Mike Hale of The New York Times wrote, "Maybe Steven Soderbergh was in a hurry when he made 'Get the Rope,' Friday night's episode of The Knick — it clocked in at a tidy 41 minutes, about 10 minutes shorter than usual. Or maybe he just wanted to leave well enough alone, knowing that he'd achieved a small tour de force." Steve MacFarlane of Slant Magazine wrote, "Steven Soderbergh's naturalism has worked both for and against certain strains in The Knicks first season, and 'Get the Rope' may mark the first time his dazzling, inventive shooting style just can't support the dramaturgy."

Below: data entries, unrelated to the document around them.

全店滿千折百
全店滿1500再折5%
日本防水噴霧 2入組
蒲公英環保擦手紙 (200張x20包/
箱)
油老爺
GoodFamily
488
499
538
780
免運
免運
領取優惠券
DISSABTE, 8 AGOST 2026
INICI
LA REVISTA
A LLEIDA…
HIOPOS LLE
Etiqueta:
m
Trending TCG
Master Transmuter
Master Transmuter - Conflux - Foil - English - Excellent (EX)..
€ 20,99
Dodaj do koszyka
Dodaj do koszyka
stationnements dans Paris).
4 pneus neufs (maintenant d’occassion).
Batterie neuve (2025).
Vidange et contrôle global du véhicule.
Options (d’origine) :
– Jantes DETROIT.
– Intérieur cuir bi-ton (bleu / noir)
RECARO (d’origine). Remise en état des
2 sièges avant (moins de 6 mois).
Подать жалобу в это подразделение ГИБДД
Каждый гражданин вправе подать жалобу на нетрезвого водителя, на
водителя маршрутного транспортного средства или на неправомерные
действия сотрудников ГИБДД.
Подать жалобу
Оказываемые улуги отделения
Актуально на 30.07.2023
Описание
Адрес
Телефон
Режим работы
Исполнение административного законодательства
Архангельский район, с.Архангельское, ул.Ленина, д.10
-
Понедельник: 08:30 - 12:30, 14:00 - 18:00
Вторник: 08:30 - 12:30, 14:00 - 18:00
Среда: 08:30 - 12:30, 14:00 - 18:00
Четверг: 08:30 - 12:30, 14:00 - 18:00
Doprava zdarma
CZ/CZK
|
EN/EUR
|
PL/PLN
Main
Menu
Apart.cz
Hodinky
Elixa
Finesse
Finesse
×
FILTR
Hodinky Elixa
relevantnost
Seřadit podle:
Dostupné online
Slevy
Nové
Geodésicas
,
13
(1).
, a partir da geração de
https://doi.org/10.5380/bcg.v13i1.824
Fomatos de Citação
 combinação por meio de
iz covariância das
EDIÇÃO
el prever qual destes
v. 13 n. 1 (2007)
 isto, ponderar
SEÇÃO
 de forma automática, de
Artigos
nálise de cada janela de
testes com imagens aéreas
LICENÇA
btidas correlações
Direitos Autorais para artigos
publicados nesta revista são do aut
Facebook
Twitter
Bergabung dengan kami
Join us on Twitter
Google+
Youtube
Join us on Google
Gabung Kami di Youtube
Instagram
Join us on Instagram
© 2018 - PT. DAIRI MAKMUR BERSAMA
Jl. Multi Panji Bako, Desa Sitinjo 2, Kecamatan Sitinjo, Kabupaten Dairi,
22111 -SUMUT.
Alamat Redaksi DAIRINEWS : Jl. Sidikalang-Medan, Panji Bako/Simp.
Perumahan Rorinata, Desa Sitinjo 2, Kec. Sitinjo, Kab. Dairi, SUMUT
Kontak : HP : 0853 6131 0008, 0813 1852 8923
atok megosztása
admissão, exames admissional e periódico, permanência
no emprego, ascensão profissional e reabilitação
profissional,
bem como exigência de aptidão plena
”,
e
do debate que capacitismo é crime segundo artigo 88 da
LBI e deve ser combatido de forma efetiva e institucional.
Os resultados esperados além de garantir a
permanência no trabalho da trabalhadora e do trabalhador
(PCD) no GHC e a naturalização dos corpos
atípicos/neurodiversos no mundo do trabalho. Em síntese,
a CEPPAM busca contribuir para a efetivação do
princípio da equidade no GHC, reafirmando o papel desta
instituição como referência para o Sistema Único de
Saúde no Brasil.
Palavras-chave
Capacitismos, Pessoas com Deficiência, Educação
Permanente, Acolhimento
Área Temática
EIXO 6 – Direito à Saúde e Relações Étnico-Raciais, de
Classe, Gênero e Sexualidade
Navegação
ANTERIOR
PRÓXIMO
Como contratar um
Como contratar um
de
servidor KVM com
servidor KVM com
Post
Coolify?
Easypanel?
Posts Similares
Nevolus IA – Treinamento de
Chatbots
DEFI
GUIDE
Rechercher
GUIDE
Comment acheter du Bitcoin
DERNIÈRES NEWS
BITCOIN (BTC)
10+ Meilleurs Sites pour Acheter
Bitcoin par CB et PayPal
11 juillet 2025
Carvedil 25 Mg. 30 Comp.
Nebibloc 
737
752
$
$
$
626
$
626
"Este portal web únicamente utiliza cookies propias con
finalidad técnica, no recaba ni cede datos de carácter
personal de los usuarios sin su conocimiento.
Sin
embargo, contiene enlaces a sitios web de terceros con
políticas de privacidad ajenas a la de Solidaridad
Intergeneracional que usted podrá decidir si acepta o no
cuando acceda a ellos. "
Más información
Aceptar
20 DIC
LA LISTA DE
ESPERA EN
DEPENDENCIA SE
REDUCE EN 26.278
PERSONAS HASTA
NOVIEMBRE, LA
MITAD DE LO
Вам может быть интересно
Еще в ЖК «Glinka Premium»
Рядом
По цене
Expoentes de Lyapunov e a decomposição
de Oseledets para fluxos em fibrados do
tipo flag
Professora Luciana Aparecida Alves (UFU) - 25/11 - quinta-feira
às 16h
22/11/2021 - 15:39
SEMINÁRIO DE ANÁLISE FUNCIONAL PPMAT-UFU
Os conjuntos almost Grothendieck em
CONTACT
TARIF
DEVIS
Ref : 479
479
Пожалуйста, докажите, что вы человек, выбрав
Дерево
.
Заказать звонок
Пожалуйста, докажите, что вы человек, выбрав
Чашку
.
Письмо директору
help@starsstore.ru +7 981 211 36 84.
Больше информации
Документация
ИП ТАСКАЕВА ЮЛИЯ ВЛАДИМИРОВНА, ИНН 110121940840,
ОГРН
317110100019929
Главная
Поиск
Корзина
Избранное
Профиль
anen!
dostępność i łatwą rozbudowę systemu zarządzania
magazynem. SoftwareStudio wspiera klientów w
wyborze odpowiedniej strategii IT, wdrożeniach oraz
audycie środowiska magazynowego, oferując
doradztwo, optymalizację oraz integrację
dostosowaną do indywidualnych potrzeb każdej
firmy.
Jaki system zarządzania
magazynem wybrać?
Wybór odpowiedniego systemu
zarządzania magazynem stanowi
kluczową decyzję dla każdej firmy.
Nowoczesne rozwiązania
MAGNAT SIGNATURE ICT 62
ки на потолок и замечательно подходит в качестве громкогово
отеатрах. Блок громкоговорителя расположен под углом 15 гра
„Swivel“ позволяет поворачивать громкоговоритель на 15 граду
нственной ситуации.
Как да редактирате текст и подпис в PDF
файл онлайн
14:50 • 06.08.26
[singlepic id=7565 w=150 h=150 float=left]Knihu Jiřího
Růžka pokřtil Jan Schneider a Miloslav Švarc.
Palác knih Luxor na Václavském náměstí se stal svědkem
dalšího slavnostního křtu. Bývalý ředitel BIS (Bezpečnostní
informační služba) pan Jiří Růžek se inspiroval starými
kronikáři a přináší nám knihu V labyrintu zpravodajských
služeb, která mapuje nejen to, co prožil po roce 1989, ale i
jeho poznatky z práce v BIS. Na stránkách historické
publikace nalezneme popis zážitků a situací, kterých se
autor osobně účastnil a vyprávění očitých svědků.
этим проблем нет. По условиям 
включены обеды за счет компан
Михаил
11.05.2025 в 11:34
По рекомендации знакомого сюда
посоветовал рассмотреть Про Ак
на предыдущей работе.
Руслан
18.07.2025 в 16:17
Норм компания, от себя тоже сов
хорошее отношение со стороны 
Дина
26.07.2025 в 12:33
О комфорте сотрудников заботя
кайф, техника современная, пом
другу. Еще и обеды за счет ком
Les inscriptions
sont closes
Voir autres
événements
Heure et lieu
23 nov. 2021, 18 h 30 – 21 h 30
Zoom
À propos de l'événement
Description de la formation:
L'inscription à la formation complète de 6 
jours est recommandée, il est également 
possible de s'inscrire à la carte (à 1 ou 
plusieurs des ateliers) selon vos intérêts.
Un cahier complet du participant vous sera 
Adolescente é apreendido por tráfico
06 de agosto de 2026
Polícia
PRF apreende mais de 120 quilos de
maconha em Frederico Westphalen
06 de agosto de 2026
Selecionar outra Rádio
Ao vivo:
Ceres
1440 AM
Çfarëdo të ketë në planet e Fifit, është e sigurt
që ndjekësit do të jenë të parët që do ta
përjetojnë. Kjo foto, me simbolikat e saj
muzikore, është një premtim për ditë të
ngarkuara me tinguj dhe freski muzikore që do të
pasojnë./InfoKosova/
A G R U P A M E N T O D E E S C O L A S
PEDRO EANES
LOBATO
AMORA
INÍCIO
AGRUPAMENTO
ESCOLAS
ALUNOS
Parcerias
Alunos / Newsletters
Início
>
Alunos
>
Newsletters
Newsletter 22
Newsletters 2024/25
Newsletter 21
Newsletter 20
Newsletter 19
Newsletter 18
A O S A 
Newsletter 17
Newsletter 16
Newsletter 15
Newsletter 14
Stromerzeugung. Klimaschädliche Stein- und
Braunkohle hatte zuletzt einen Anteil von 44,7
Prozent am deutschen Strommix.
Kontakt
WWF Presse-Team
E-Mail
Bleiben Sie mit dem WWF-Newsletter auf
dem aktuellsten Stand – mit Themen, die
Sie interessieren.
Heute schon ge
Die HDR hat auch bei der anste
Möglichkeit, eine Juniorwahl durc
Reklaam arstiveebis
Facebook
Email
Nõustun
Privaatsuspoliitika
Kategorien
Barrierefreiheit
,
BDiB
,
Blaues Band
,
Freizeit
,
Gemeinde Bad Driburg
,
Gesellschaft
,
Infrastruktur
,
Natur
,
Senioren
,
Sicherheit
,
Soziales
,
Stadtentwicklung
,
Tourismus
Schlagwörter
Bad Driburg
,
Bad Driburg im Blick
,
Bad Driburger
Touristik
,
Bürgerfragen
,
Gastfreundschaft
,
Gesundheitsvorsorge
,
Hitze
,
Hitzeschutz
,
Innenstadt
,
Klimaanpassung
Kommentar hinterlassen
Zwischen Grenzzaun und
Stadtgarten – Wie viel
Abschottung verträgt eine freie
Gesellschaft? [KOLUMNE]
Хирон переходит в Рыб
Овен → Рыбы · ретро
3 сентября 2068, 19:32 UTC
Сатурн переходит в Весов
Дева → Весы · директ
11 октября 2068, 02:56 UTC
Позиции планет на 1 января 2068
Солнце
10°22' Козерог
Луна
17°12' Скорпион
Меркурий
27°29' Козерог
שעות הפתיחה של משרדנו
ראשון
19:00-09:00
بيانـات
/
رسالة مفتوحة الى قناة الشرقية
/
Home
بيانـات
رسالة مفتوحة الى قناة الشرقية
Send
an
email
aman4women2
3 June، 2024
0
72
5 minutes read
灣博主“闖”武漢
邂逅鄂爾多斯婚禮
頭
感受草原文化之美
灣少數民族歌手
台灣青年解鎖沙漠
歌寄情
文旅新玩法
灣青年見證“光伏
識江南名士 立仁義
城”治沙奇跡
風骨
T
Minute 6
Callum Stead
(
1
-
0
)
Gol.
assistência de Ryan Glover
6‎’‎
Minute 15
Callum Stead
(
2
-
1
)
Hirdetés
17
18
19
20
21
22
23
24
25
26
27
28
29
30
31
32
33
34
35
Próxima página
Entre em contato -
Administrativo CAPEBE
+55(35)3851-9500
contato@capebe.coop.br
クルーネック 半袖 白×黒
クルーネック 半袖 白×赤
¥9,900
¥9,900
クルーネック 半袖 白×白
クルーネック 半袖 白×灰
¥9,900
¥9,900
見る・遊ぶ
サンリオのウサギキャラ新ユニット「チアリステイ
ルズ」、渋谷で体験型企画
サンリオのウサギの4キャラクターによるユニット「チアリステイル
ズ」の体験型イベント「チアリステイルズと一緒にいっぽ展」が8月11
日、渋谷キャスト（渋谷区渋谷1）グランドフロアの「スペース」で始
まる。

Gerri Mahn of Den of Geek a perfect 5 star rating out of 5 and wrote, "Shit. You know it's going to be a tough night when a show that highlights the grotesqueries of turn of the century race relations, calls the episode 'Get the Rope.' Then again, every episode of The Knick is rough." Robert Ham of Paste gave the episode an 8.6 out of 10 and wrote, "The unsteady social conscience and occasionally junky scripts for The Knick have provided viewers with quite a bumpy ride over these past seven weeks. But the one important, unruffled force keeping this show from collapsing into a heap has been director Steven Soderbergh."